9月4日の土曜日はゆたきちさん(以下Y君)に誘われて琵琶湖にマス釣りに行ってきました。

以前、Y君とはよく二木島の磯に釣りに行っていましたが、このところ泊の大谷渡船で年に1,2回会って言葉を交わすくらいの付き合いになってしまいました。

8月にY君からラインが入り、今度琵琶マス釣りに行きませんかということです。
Y君の話では食べてみたらとてもおいしいということです。
釣れるマスは大きいものでは50cmを超えるということです。
私もどんな魚か一度釣ってみようと思い、Y君と日程を合わせて釣りに行くことにいたしました。

日程を調整して9月4日の土曜日になりましたが、このところ雨が続いており天候が心配です。
雨が続きますと中止の場合もあるということです。
9月4日は朝の6時に集合ということで、目覚ましは4時にかけました。

前日にY君からラインが入り明日は出航できるということです。
しかし、夜中の2時ごろに雷が鳴りすごい音で雨が降っています。
これで本当に船が出るのかと心配です。

5時前に支度をして家を出ましたが、滋賀県に向かう道でも強い雨が降っていました。
幸い琵琶湖に出ましたら雨は小雨になりました。

琵琶湖の湖岸でY君と会い、遊漁船の事務所に行きます。
Y君と一緒に釣りをするのは久しぶりです。
「ぐれねっと」で釣行記を見てみますと、Y君とは2015年の2月に大雪の日に二木島に行ったのが最後です。
今回は6年ぶりに一緒に釣りをすることになりました。

この遊漁船は海の遊漁船と違って港に船があるのではなく、船を陸に上げています。
船の横の駐車場に車を止めて、船をけん引する車に乗って船を引っ張って港まで行くというシステムです。

**データ抜粋**
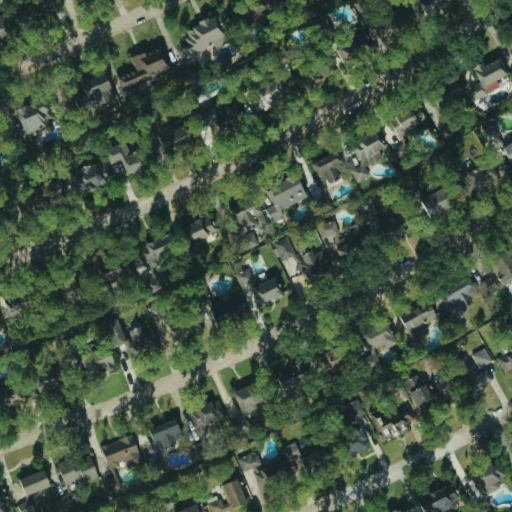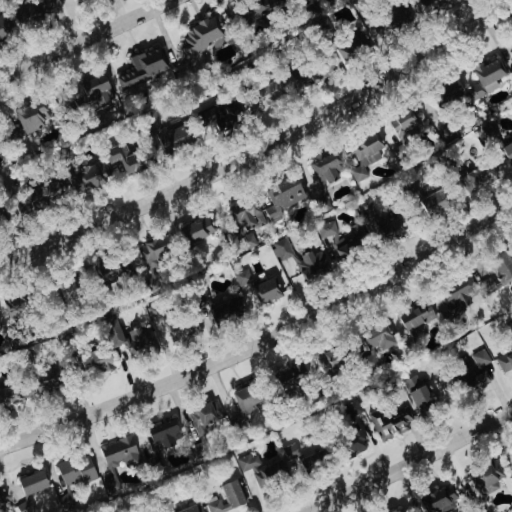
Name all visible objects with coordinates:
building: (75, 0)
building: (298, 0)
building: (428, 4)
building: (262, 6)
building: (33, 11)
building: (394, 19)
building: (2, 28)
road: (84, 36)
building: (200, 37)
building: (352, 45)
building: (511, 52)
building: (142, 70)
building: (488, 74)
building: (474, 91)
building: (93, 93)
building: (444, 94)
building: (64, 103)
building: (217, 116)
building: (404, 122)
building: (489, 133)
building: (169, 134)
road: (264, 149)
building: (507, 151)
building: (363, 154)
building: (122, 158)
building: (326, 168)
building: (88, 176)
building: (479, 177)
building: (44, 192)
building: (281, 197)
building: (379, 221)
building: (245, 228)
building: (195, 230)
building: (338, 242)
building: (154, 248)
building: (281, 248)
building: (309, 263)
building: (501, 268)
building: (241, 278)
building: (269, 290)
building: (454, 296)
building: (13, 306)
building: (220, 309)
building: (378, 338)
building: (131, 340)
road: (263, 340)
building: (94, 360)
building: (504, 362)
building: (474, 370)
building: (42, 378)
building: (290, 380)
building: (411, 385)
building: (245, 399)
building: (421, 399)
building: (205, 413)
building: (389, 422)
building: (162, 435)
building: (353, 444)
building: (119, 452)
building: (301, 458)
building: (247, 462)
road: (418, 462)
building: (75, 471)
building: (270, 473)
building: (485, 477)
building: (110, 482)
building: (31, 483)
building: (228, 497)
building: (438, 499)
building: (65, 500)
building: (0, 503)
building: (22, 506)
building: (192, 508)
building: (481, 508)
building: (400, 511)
---
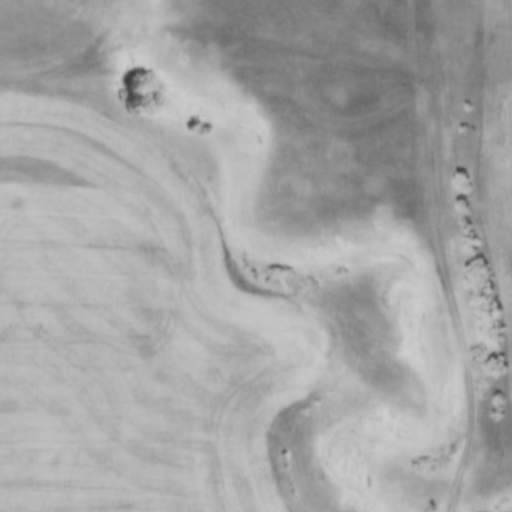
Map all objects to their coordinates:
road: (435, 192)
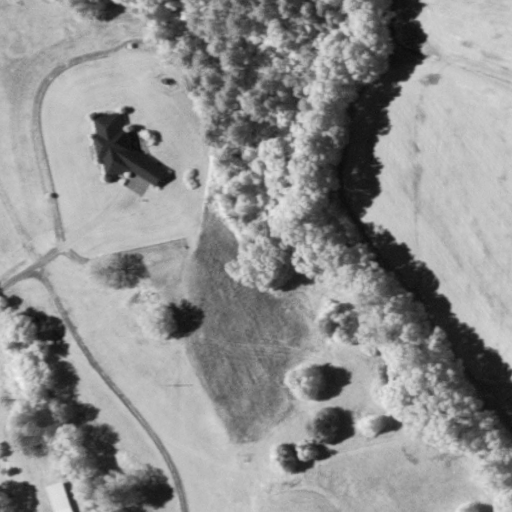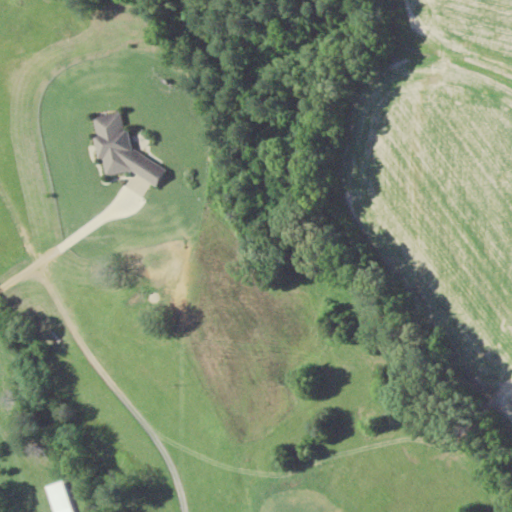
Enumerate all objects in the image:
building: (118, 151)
...
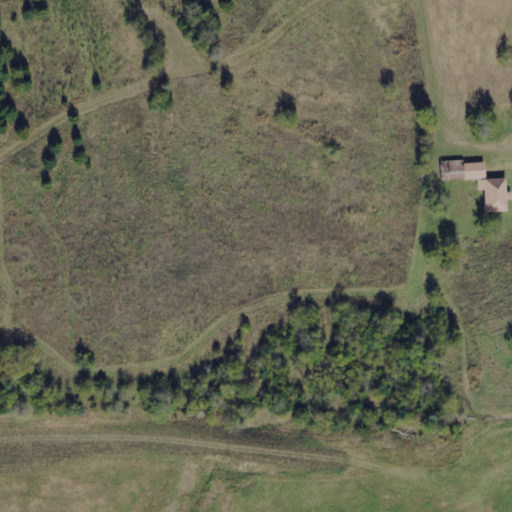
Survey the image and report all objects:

**取り組む課題**
(A) 琵琶湖での釣りについての文章にある「この遊漁船は海の遊漁船と違って港に船があるのではなく、船を陸に上げています。」という一文を英語に訳してください。
(B) 琵琶湖での釣りについての文章によると、筆者がY君と最後に一緒に釣りをしたのはいつ、どこでしたか。
(C) 琵琶湖での釣りについての文章を、最後の文の後から続けて書いてください。

**解答**
(A) Unlike sea fishing boats, this fishing boat is not kept in a harbor; instead, it is hauled up onto land.

(B) 2015年2月の大雪の日に、二木島でした。

(C)
こんな大きな船を引っ張って狭い道を曲れるのかと思いましたが、運転する方はなれたものです。
駐車場を出た車は、5分ほどで琵琶湖の湖畔にある小さな漁港に到着して船を下ろします。

今回はY君と私に、Y君の会社の方でTさんという方がボートに乗ります。
船は港を出て沖に走ります。
釣り竿も、ルアーもすべて船から借りるのでお気楽な遊びです。
今日持ってきたのは魚を入れるクーラーだけです。

10分ほど走って、船は速度を落とします。
「今日はこの辺りからやってみます」と船長が言って道具を組み立て始めます。
道具はすべて船のものを使いますので、我々は船長が支度をするのを見ているだけです。
竿は合計5本出します。

レッドコアラインという、鉛にPEを巻いた重いラインを100mほど流して,ラインの先にドジャーというヒラヒラする集魚版を付け、ハリス3号のリーダーを50cmほど取りスプーンを結びます。
スプーンは決まりで1本針です。
この仕掛を船の両側に流します。

船には両側に電動のダウンリガーというオモリを上げ下げする装置があります。
このオモリから出したリリーサーという、洗濯バサミのようなクリップに、竿の道糸を挟んで沈めます。
魚が掛かるとクリップから道糸がはずれて、魚とやり取りをするという釣り方になります。
このダウンリガーの仕掛けに竿を3本取り付けます。

操縦席の魚探をのぞきましたら、現在我々は琵琶湖北部の真ん中あたりにいて、水深は80mほどもあります。
「ルアーを引くタナはどれくらいですか」と聞きますと「ダウンリガーは35と30mくらい、レッドコアラインは20mくらいです。色々棚を探ってみます」と船長が解説してくれました。

 

ダウンリガーのオモリとリリーサー


船はスローで北に向かって進みます。
我々は竿に変化がないか見ているだけです。
船では、Y君とお互いの近況など世間話をしていました。

「今年のタコはどうですか。タコ用の洗濯機を使っているのですか」と聞きますと「昨年まではよくタコは釣れましたが、今年はさっぱりです」とY君は言います。
Y君はこのところ有給休暇を使って二木島には金、土の1泊で磯釣りに行くことが多いとのことです。
「コロナ渦ですので一人、車中泊で釣りをしています」ということを聞かされました。
私も今年の九頭竜川のアユ釣の話などをしました。
世の中には、こんなにのんびりした釣りがあるものだと思いました。 

 

ダウンリガーに取り付けた竿



そのうちにダウンリガーに着けた竿がブルブルとしてアタリが来ました。
Tさんが上げますと35cmほどの琵琶マスです。
船長がタモで掬って船の生け簀に入れました。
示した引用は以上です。